CA MAU — About 80 per cent of the eastern and western sea dykes in the southern province of Ca Mau, which are nearly 200km in length, had subsided, according to the provincial People’s Committee, and more than 40km had slipped away.
Most of the rivers and canal systems in the province were also in bad repair, and a 1.3km stretch of the canal in Nam Can Town’s residential quarter was seriously damaged.
The districts of Dam Doi and Nam Can saw banks split at 10 spots along 220m of canal and rivers on May 18, 19 and 20, causing dozens of houses to sink. Total losses were estimated at more than VND2 billion (US$95,200).
Tran Quoc Nam, deputy director of the Ca Mau Water Resources Department, said that local authorities had asked residents to move away from dangerous areas.
Fixing the damage to the eastern and western sea dykes was difficult due to strong waves and winds, he said.

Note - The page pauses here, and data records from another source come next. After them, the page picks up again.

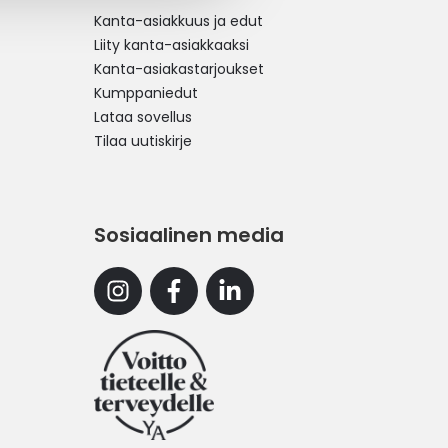
Kanta-asiakkuus ja edut
Liity kanta-asiakkaaksi
Kanta-asiakastarjoukset
Kumppaniedut
Lataa sovellus
Tilaa uutiskirje
Sosiaalinen media
Instagram
Facebook
Linkedin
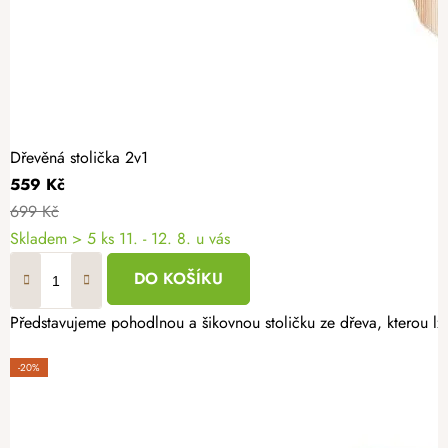
Dřevěná stolička 2v1
559 Kč
699 Kč
Skladem
> 5 ks
11. - 12. 8. u vás
DO KOŠÍKU
Představujeme pohodlnou a šikovnou stoličku ze dřeva, kterou lze
-20%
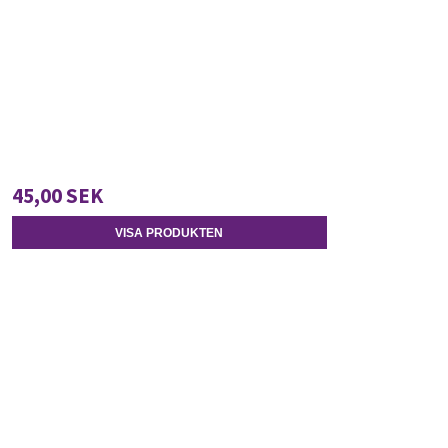
45,00 SEK
VISA PRODUKTEN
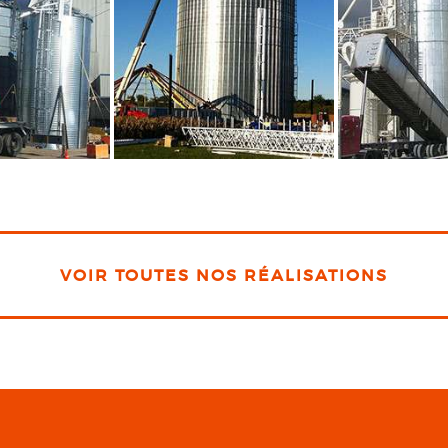
VOIR TOUTES NOS RÉALISATIONS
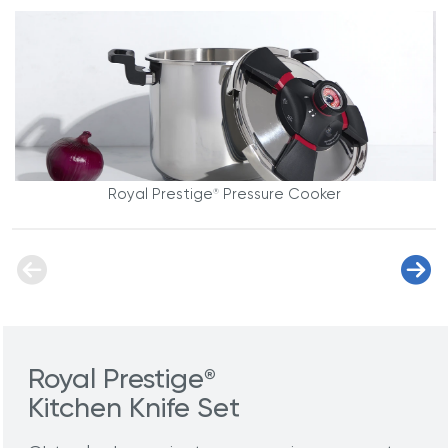
Royal Prestige
Pressure Cooker
®
Royal Prestige
®
Kitchen Knife Set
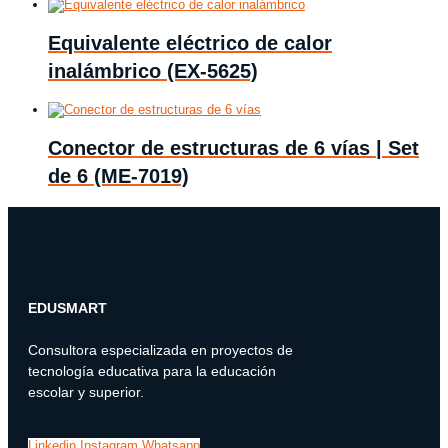
Equivalente eléctrico de calor
inalámbrico (EX-5625)
Conector de estructuras de 6 vías | Set
de 6 (ME-7019)
EDUSMART
Consultora especializada en proyectos de
tecnología educativa para la educación
escolar y superior.
Linkedin
Instagram
Whatsapp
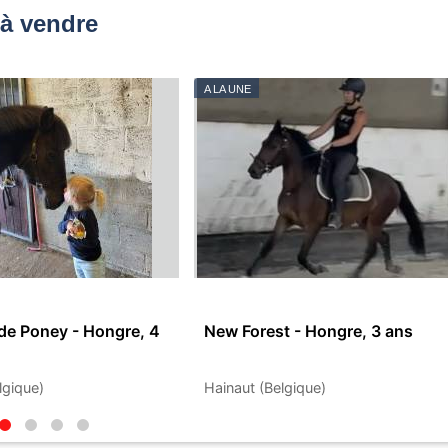
à vendre
A LA UNE
de Poney - Hongre, 4
New Forest - Hongre, 3 ans
lgique)
Hainaut (Belgique)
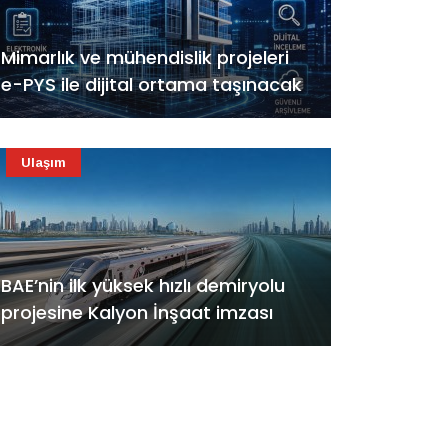
Mimarlık ve mühendislik projeleri
e-PYS ile dijital ortama taşınacak
Ulaşım
BAE’nin ilk yüksek hızlı demiryolu
projesine Kalyon İnşaat imzası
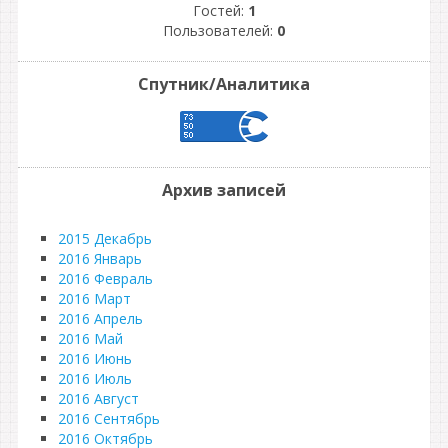
Гостей:
1
Пользователей:
0
Спутник/Аналитика
Архив записей
2015 Декабрь
2016 Январь
2016 Февраль
2016 Март
2016 Апрель
2016 Май
2016 Июнь
2016 Июль
2016 Август
2016 Сентябрь
2016 Октябрь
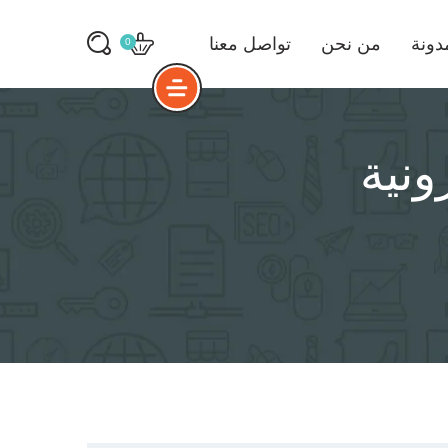
دونة
من نحن
تواصل معنا
0
ونية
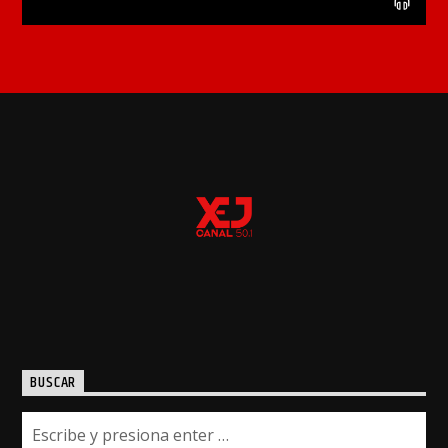
BUSCAR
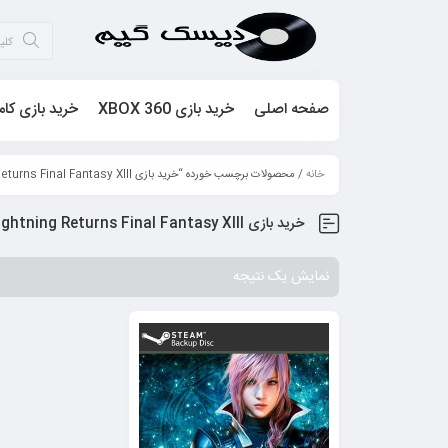
صفحه اصلی
خرید بازی XBOX 360
خرید بازی کام
خانه
/ محصولات برچسب خورده “خرید بازی Lightning Returns Final Fantasy XIII برای کامپیوتر”
خرید بازی Lightning Returns Final Fantasy XIII برای کامپیوتر
نمایش یک نتیجه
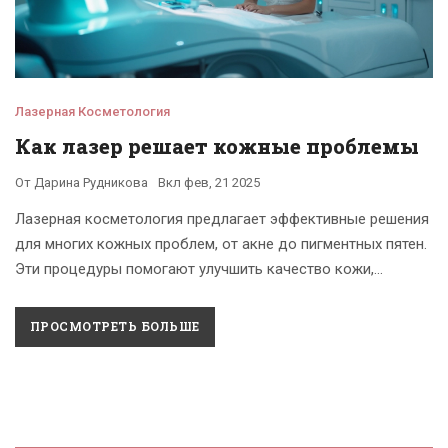
Лазерная Косметология
Как лазер решает кожные проблемы
От
Дарина Рудникова
Вкл
фев, 21 2025
Лазерная косметология предлагает эффективные решения
для многих кожных проблем, от акне до пигментных пятен.
Эти процедуры помогают улучшить качество кожи,
сделать её моложе и свежее. Узнайте, как лазер помогает
справиться с возрастными изменениями и другими
ПРОСМОТРЕТЬ БОЛЬШЕ
недостатками. На что стоит обратить внимание, выбирая
процедуру и специалиста? Советы по уходу и
восстановлению кожи после лазерных процедур.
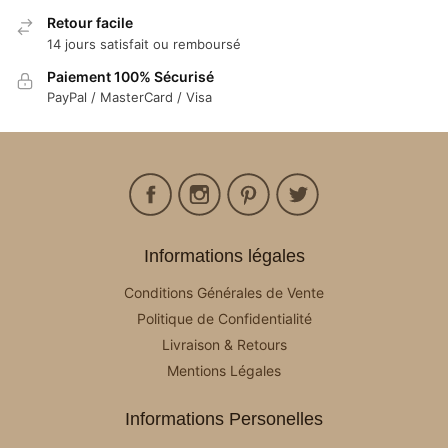
Retour facile
14 jours satisfait ou remboursé
Paiement 100% Sécurisé
PayPal / MasterCard / Visa
Informations légales
Conditions Générales de Vente
Politique de Confidentialité
Livraison & Retours
Mentions Légales
Informations Personelles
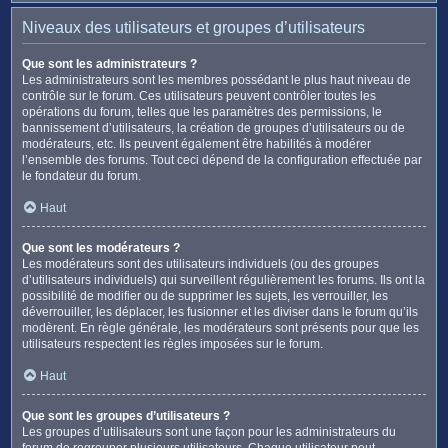
Niveaux des utilisateurs et groupes d’utilisateurs
Que sont les administrateurs ?
Les administrateurs sont les membres possédant le plus haut niveau de
contrôle sur le forum. Ces utilisateurs peuvent contrôler toutes les
opérations du forum, telles que les paramètres des permissions, le
bannissement d’utilisateurs, la création de groupes d’utilisateurs ou de
modérateurs, etc. Ils peuvent également être habilités à modérer
l’ensemble des forums. Tout ceci dépend de la configuration effectuée par
le fondateur du forum.
Haut
Que sont les modérateurs ?
Les modérateurs sont des utilisateurs individuels (ou des groupes
d’utilisateurs individuels) qui surveillent régulièrement les forums. Ils ont la
possibilité de modifier ou de supprimer les sujets, les verrouiller, les
déverrouiller, les déplacer, les fusionner et les diviser dans le forum qu’ils
modèrent. En règle générale, les modérateurs sont présents pour que les
utilisateurs respectent les règles imposées sur le forum.
Haut
Que sont les groupes d’utilisateurs ?
Les groupes d’utilisateurs sont une façon pour les administrateurs du
forum de regrouper plusieurs utilisateurs. Chaque utilisateur peut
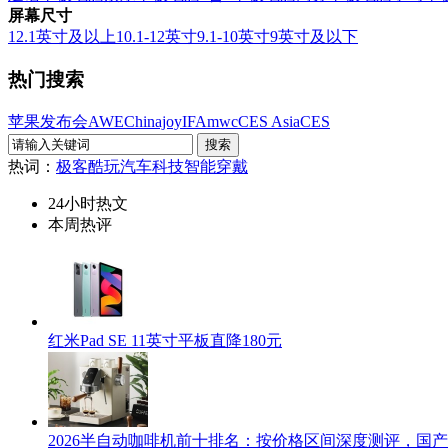
屏幕尺寸
12.1英寸及以上
10.1-12英寸
9.1-10英寸
9英寸及以下
热门搜索
苹果发布会
AWE
Chinajoy
IFA
mwc
CES Asia
CES
热词：
极客酷玩
汽车科技
智能穿戴
24小时热文
本周热评
红米Pad SE 11英寸平板直降180元
2026半自动咖啡机前十排名：按价格区间深度测评，国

In an effort to prevent further damage, rocks had been laid along the dykes, but strong waves had swept them away.
Since 2009, the province has invested about VND150 billion ($7.1 million) on repairs to its sea defences, but continuous battering from the elements has taken its toll.
The province did not have enough funds to repair all the dykes, said Nam.
Authorities there plan to ask the Ministry of Agriculture and Rural Development and the Government for financial support to build a 6.4km embankment to protect the western sea dykes, estimated at about VND3 trillion ($142.8 million).